I’m not sure exactly how old Noam is, but I suspect his senior thesis was written a lot more recently than Obama’s, while my own Emory senior thesis was submitted (and was promptly destroyed, more than likely) much earlier than either. And all I really remember with any specificity is that I decided I had to reinterpret the history of Western Thought at least back to the Nominalists and Realists in order to explain the prose works of Samuel Taylor Coleridge. Even today, I cringe with embarassment every time I hear a reference to The Rime of the Ancient Mariner.
I realize we’re all supposed to be endlessly curious about every detail of the lives of candidates for president, and also recall the odd “joke” by the Clinton campaign earlier this year suggesting that a perusal of Obama’s elementary school scribblings showed a lifelong lust for high office. But if Obama’s senior thesis didn’t make it into the extensive self-revelations he’s offered in two books, then it probably wasn’t worth remembing.
John McCain has basically said he didn’t grow up until the crucible of his experience in Vietnam, when he was over 30, and George W. Bush famously referred to the foibles of his drinking days as a matter of being “young and irresponsible,” though he didn’t dump his buddy Jack Daniels until he was 40. So let’s give that 22-year-old scholar Barack Obama a break.


W. the Dark Knight

If you enjoy the journalistic genre of unintentional self-parody, there’s a true classic available in today’s Wall Street Journal: an op-ed by right-wing thriller author Andrew Klavan arguing that the new box office smash Batman movie, “The Dark Knight,” is actually “at some level a paean of praise to the fortitude and moral courage that has been shown by George W. Bush in this time of terror and war.” Why?

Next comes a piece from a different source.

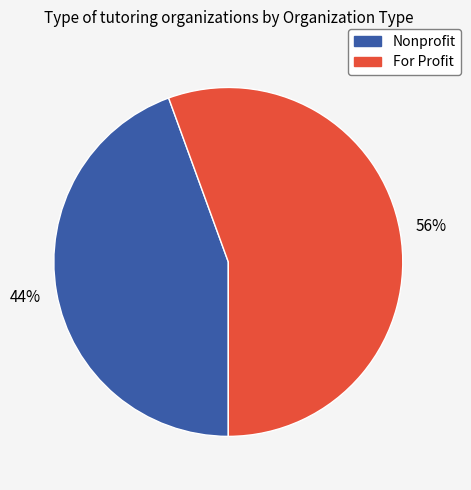

To the nearest percent, what portion does For Profit represent?

56%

Like W, Batman is vilified and despised for confronting terrorists in the only terms they understand. Like W, Batman sometimes has to push the boundaries of civil rights to deal with an emergency, certain that he will re-establish those boundaries when the emergency is past.

Klavan goes on at considerable, turgid length in this vein. Read Michael Cohen’s account if your heart can’t stand the belly-laughs associated with ploughing through the original. But I’m sure the Batman movie’s producers are happy they’ve raked in so much money before moviegoers realized they were participating in a referendum on the Bush administration with every popcorn purchase.